Materiał do zadania
_ _ _
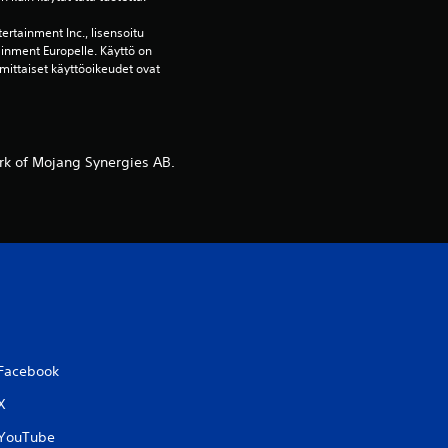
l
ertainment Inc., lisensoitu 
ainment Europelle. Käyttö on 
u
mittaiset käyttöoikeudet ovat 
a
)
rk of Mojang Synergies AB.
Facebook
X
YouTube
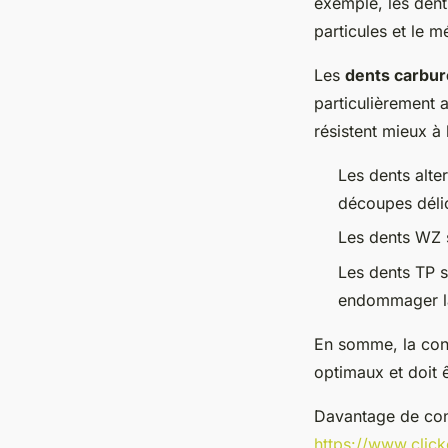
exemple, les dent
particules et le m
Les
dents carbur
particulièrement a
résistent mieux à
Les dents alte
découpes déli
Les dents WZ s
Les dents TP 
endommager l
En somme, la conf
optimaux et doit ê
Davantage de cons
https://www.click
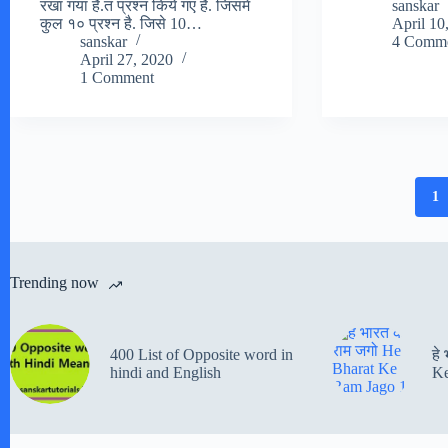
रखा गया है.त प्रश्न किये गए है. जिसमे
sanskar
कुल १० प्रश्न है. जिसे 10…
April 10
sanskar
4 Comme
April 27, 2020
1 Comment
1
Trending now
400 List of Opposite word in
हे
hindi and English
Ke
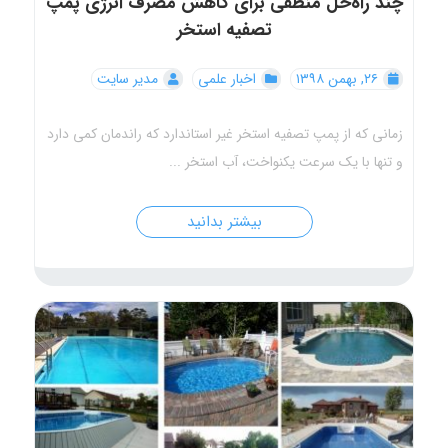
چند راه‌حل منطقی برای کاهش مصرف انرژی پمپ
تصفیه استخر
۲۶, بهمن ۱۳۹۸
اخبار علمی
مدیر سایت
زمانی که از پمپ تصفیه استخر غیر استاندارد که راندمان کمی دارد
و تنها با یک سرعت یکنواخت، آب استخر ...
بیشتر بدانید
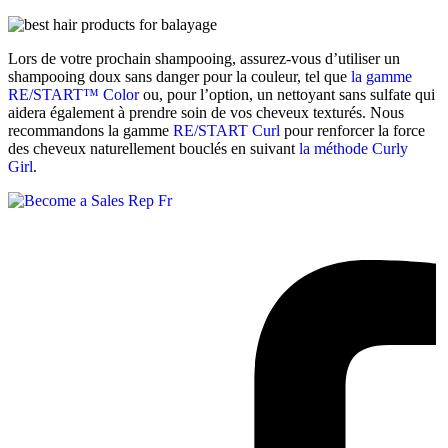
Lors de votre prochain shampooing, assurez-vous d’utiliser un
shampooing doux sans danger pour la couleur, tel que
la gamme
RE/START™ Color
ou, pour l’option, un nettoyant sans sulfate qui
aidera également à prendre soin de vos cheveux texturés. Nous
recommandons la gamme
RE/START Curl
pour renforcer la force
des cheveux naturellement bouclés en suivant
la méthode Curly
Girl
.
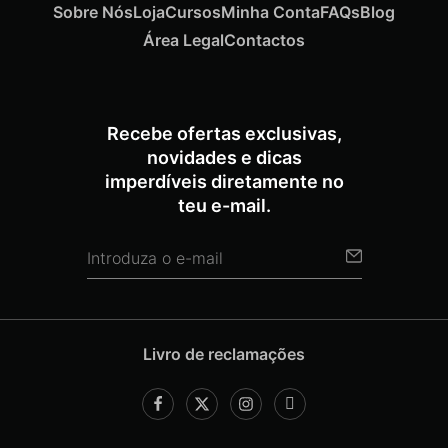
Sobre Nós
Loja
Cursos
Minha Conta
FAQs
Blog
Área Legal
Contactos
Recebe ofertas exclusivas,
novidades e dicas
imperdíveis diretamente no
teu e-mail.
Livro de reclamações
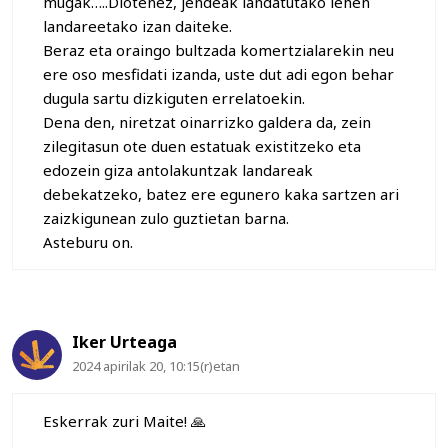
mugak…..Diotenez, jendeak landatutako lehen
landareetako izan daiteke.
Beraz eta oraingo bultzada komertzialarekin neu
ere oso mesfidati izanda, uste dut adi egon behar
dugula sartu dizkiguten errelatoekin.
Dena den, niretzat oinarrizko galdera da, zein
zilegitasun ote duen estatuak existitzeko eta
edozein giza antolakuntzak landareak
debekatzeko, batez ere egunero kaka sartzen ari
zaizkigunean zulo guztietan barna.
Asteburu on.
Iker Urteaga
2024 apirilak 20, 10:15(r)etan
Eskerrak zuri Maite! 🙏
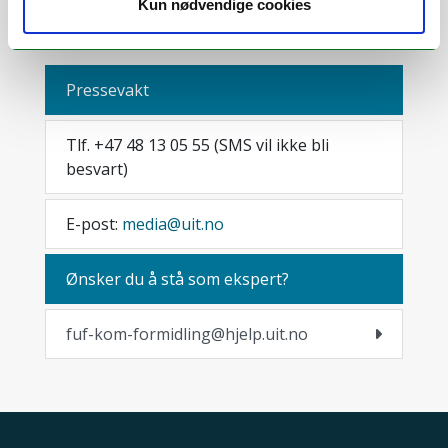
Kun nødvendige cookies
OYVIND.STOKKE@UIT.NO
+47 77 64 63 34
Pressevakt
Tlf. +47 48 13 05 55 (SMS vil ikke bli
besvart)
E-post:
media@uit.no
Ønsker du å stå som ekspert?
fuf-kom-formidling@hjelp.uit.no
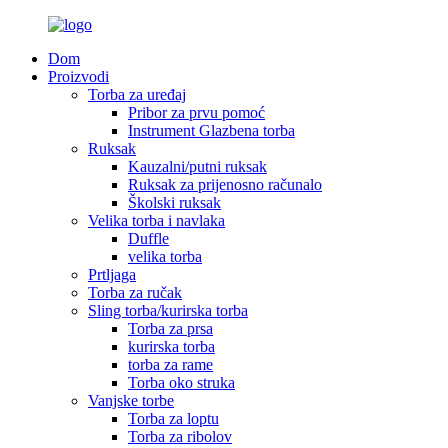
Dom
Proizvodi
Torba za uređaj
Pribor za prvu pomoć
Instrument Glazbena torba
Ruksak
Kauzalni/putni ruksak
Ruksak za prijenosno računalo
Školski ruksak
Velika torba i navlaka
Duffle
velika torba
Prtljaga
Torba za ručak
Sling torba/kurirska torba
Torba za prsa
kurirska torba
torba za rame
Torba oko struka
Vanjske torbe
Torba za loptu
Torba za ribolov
_ _ _
Polecenie
Przedstaw jako tabelę Markdown wszystkie wiersze tekstu ze wszystkich pozycji. Tabela ma mieć kolumny „Nr” z kolejnym numerem i „Wiersz” z treścią, bez pustych wierszy i bez samych obrazków.

Rozwiązanie zadania
| Nr | Wiersz |
|---|---|
| 1 | l |
| 2 | ertainment Inc., lisensoitu  |
| 3 | ainment Europelle. Käyttö on  |
| 4 | u |
| 5 | mittaiset käyttöoikeudet ovat  |
| 6 | a |
| 7 | ) |
| 8 | rk of Mojang Synergies AB. |
| 9 | Facebook |
| 10 | X |
| 11 | YouTube |
| 12 | exemple, les dent |
| 13 | particules et le m |
| 14 | Les |
| 15 | dents carbur |
| 16 | particulièrement a |
| 17 | résistent mieux à |
| 18 | Les dents alte |
| 19 | découpes déli |
| 20 | Les dents WZ s |
| 21 | Les dents TP  |
| 22 | endommager l |
| 23 | En somme, la conf |
| 24 | optimaux et doit ê |
| 25 | Davantage de cons |
| 26 | https://www.click |
| 27 | रखा गया है.त प्रश्न किये गए है. जिसमे |
| 28 | sanskar |
| 29 | कुल १० प्रश्न है. जिसे 10… |
| 30 | April 10 |
| 31 | sanskar |
| 32 | 4 Comme |
| 33 | April 27, 2020 |
| 34 | 1 Comment |
| 35 | 1 |
| 36 | Trending now |
| 37 | 400 List of Opposite word in |
| 38 | हे |
| 39 | hindi and English |
| 40 | Ke |
| 41 | چند راه‌حل منطقی برای کاهش مصرف انرژی پمپ |
| 42 | تصفیه استخر |
| 43 | ۲۶, بهمن ۱۳۹۸ |
| 44 | اخبار علمی |
| 45 | مدیر سایت |
| 46 | زمانی که از پمپ تصفیه استخر غیر استاندارد که راندمان کمی دارد |
| 47 | و تنها با یک سرعت یکنواخت، آب استخر ... |
| 48 | بیشتر بدانید |
| 49 | Lors de votre prochain shampooing, assurez-vous d’utiliser un |
| 50 | shampooing doux sans danger pour la couleur, tel que |
| 51 | la gamme |
| 52 | RE/START™ Color |
| 53 | ou, pour l’option, un nettoyant sans sulfate qui |
| 54 | aidera également à prendre soin de vos cheveux texturés. Nous |
| 55 | recommandons la gamme |
| 56 | RE/START Curl |
| 57 | pour renforcer la force |
| 58 | des cheveux naturellement bouclés en suivant |
| 59 | la méthode Curly |
| 60 | Girl |
| 61 | . |
| 62 | Sobre Nós |
| 63 | Loja |
| 64 | Cursos |
| 65 | Minha Conta |
| 66 | FAQs |
| 67 | Blog |
| 68 | Área Legal |
| 69 | Contactos |
| 70 | Recebe ofertas exclusivas, |
| 71 | novidades e dicas |
| 72 | imperdíveis diretamente no |
| 73 | teu e-mail. |
| 74 | Livro de reclamações |
| 75 | mugak…..Diotenez, jendeak landatutako lehen |
| 76 | landareetako izan daiteke. |
| 77 | Beraz eta oraingo bultzada komertzialarekin neu |
| 78 | ere oso mesfidati izanda, uste dut adi egon behar |
| 79 | dugula sartu dizkiguten errelatoekin. |
| 80 | Dena den, niretzat oinarrizko galdera da, zein |
| 81 | zilegitasun ote duen estatuak existitzeko eta |
| 82 | edozein giza antolakuntzak landareak |
| 83 | debekatzeko, batez ere egunero kaka sartzen ari |
| 84 | zaizkigunean zulo guztietan barna. |
| 85 | Asteburu on. |
| 86 | Iker Urteaga |
| 87 | 2024 apirilak 20, 10:15(r)etan |
| 88 | Eskerrak zuri Maite! 🙏 |
| 89 | Kun nødvendige cookies |
| 90 | OYVIND.STOKKE@UIT.NO |
| 91 | +47 77 64 63 34 |
| 92 | Pressevakt |
| 93 | Tlf. +47 48 13 05 55 (SMS vil ikke bli |
| 94 | besvart) |
| 95 | E-post: |
| 96 | media@uit.no |
| 97 | Ønsker du å stå som ekspert? |
| 98 | fuf-kom-formidling@hjelp.uit.no |
| 99 | Dom |
| 100 | Proizvodi |
| 101 | Torba za uređaj |
| 102 | Pribor za prvu pomoć |
| 103 | Instrument Glazbena torba |
| 104 | Ruksak |
| 105 | Kauzalni/putni ruksak |
| 106 | Ruksak za prijenosno računalo |
| 107 | Školski ruksak |
| 108 | Velika torba i navlaka |
| 109 | Duffle |
| 110 | velika torba |
| 111 | Prtljaga |
| 112 | Torba za ručak |
| 113 | Sling torba/kurirska torba |
| 114 | Torba za prsa |
| 115 | kurirska torba |
| 116 | torba za rame |
| 117 | Torba oko struka |
| 118 | Vanjske torbe |
| 119 | Torba za loptu |
| 120 | Torba za ribolov |